▶ Texte source
'''

Cependant, cela ne changera rien au fond de la question. Cette proposition de loi vise clairement les communes touristiques et thermales crées en vertu du code du travail, et non en vertu des dispositions du code du tourisme : elles sont au nombre de cinq cents. Tout le reste est extrapolation ou autre théorie générale. Nous devons nous en tenir à ce qui est écrit dans la proposition de loi.
Tout en respectant tous les intervenants, j'ai tout de même le sentiment que nous avons donné un certain nombre de fois les mêmes explications et que les amendements qui se succèdent ne visent qu'à revenir sur quelque chose qui semble désormais acquis.
En tous les cas, le Gouvernement est évidemment défavorable à cet amendement.
(L'amendement n° 75 n'est pas adopté.)
Nous avons senti au cours de ce débat une certaine confusion – organisée ou pas, je laisse chacun en juger – entre les communes touristiques au sens du code du tourisme et les communes touristiques au sens du code du travail. C'est pourquoi je propose de modifier l'appellation de ces dernières en les dénommant « communes d'affluence touristique »
Cette distinction présenterait plusieurs avantages. Tout d'abord, elle permettrait d'éviter les confusions et les procès d'intention auxquels celles-ci donnent lieu depuis trois jours. Ensuite, elle diminuerait les risques de litiges que pourrait faire naître la rédaction actuelle, puisqu'en l'état actuel du texte, les commerçants situés dans une commune touristique au sens du code du tourisme pourraient croire de bonne foi que la dérogation au repos dominical est de droit. Au reste, non seulement les commerçants, mais aussi les salariés et les organisations syndicales pourraient faire cette erreur, puisque le parti socialiste lui-même se trompe.

'''

▶ Relevé
'''

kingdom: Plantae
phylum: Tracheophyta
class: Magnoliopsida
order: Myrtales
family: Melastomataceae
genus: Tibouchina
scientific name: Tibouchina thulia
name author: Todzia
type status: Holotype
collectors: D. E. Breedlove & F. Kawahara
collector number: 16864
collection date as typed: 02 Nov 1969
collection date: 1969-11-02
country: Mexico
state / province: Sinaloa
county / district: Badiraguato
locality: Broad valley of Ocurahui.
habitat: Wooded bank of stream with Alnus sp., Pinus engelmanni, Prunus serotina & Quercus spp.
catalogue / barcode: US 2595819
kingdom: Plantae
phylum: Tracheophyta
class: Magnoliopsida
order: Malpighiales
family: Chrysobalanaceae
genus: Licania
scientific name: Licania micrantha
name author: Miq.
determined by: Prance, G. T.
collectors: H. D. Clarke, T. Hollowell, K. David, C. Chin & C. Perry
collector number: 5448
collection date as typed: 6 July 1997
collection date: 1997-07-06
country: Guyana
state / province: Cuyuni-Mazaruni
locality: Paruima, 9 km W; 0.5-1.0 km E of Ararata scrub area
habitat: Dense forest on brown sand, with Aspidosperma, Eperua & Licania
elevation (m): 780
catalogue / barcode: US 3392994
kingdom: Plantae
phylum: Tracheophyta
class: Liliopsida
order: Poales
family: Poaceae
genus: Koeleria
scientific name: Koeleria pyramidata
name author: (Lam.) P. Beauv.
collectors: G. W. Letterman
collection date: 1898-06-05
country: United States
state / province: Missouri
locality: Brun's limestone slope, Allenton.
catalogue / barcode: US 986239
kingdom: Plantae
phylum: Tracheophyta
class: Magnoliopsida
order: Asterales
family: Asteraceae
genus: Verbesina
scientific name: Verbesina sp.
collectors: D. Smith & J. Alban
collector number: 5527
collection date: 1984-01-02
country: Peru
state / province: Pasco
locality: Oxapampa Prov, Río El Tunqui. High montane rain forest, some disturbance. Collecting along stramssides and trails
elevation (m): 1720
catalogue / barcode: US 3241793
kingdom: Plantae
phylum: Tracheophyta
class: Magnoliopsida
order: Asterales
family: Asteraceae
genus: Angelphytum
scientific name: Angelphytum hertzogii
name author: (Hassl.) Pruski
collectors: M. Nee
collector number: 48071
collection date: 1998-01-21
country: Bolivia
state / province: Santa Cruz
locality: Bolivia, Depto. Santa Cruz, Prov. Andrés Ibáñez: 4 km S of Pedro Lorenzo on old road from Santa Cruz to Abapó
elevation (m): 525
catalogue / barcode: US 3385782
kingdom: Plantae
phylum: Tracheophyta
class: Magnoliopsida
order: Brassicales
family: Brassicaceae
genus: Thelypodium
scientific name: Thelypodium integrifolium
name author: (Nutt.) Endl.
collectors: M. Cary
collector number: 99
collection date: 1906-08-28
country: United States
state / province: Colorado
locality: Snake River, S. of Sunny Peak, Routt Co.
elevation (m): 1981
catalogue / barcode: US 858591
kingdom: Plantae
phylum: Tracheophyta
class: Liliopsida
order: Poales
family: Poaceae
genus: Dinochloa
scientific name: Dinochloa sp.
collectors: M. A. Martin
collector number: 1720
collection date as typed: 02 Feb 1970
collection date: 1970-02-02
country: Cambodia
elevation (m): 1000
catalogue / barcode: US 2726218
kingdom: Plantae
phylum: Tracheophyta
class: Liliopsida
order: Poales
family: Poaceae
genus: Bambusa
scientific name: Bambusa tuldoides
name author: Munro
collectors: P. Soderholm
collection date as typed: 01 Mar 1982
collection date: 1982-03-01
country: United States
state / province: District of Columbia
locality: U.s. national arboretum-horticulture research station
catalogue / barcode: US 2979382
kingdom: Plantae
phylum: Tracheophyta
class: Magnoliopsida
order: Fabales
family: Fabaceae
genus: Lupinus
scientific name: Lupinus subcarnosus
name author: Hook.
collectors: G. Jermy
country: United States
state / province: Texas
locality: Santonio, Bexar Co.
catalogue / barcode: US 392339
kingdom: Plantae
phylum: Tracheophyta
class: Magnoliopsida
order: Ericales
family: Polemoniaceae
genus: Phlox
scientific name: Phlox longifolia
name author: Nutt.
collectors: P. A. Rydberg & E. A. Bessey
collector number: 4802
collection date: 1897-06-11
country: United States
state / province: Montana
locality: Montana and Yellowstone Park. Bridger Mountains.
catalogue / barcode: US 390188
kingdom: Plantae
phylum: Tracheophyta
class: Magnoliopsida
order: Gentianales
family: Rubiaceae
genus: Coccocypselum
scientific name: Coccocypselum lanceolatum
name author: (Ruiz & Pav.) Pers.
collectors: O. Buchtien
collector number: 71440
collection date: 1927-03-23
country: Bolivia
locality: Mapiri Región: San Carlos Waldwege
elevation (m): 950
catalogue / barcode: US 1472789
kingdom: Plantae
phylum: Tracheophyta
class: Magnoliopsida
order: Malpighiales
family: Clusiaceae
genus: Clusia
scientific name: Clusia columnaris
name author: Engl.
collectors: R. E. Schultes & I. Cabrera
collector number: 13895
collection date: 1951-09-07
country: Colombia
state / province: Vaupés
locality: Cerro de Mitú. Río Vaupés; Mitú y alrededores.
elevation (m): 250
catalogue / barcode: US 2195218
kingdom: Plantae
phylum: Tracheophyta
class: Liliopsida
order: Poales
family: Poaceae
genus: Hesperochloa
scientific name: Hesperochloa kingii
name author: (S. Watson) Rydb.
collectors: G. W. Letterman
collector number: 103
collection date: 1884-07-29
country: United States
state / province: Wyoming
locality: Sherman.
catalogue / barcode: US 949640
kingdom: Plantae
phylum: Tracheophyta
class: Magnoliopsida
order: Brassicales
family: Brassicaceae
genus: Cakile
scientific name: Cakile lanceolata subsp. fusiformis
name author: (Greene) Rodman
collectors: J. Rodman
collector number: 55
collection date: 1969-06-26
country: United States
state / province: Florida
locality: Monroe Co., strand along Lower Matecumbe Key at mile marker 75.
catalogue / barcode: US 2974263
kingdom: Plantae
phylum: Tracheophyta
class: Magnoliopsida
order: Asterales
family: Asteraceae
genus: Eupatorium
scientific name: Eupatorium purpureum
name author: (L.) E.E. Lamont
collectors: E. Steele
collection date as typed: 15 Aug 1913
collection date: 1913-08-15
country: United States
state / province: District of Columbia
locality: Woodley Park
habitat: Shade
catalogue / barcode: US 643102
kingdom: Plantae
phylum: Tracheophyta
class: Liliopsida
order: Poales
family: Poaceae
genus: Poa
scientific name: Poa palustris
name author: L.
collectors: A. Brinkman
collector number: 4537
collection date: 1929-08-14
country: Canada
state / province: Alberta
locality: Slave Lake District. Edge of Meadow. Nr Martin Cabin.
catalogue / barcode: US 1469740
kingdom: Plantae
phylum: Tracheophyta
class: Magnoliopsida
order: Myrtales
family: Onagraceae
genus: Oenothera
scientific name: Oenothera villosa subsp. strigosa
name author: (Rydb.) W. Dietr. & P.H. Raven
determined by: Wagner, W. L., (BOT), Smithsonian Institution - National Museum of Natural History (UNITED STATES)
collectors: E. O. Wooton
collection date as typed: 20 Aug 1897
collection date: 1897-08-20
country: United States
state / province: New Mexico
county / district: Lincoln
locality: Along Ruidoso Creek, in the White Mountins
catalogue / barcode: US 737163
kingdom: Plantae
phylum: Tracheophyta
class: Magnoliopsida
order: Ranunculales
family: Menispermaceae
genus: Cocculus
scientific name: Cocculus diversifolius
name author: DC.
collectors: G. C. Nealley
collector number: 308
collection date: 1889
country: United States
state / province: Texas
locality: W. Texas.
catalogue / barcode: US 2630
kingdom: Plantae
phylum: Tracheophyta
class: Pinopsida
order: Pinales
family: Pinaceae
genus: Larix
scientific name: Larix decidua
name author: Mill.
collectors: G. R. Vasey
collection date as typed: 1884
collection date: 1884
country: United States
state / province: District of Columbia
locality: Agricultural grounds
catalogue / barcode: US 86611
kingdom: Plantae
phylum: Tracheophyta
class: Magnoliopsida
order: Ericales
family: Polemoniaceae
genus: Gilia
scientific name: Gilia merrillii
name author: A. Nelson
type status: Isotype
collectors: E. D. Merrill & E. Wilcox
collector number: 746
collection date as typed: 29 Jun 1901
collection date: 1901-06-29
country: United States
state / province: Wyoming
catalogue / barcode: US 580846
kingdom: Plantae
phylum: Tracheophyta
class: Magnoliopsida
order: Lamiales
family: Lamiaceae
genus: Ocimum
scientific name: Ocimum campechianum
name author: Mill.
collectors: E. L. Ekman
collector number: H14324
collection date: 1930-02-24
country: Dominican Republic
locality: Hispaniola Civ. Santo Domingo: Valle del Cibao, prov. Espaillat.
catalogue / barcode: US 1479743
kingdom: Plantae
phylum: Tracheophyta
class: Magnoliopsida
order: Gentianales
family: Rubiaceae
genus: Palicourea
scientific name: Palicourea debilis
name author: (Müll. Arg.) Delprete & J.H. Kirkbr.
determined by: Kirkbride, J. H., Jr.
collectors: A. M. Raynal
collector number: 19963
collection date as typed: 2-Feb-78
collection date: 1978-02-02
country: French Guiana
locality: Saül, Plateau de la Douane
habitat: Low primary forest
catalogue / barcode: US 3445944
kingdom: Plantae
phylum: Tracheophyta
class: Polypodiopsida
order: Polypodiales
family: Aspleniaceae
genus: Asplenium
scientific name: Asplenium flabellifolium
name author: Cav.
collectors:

'''

▶ Exercices
A. D'après le débat sur les communes touristiques, combien de communes touristiques et thermales ont été créées en vertu du code du travail ?
B. Dans le débat sur les communes touristiques, quels acteurs pourraient, selon l'orateur, croire à tort que la dérogation au repos dominical est de droit ? Nommez-les tous.
C. Poursuivez le débat sur les communes touristiques à partir de sa dernière phrase.

▶ Réponses attendues
A. Elles sont au nombre de cinq cents.

B. Les commerçants, les salariés et les organisations syndicales.

C.
C'est précisément pour cela que je propose cette appellation différente, monsieur Juanico : mon amendement permettra au moins à nos collègues socialistes de distinguer les communes touristiques relevant du code du travail de celles qui relèvent du code du tourisme.
La parole est à M. le président de la commission des affaires économiques, pour soutenir le sous-amendement n° 348 .
Depuis quarante-huit heures, nous avons avec l'opposition un débat fort intéressant sur la confusion possible entre les communes touristiques dites du code du tourisme et les communes touristiques dites du code du travail. L'amendement de M. Vercamer est donc judicieux, puisqu'il permet d'éviter cette confusion en attribuant aux communes une appellation différente selon le régime dont elles relèvent. Je souscris dont tout à fait à l'intention.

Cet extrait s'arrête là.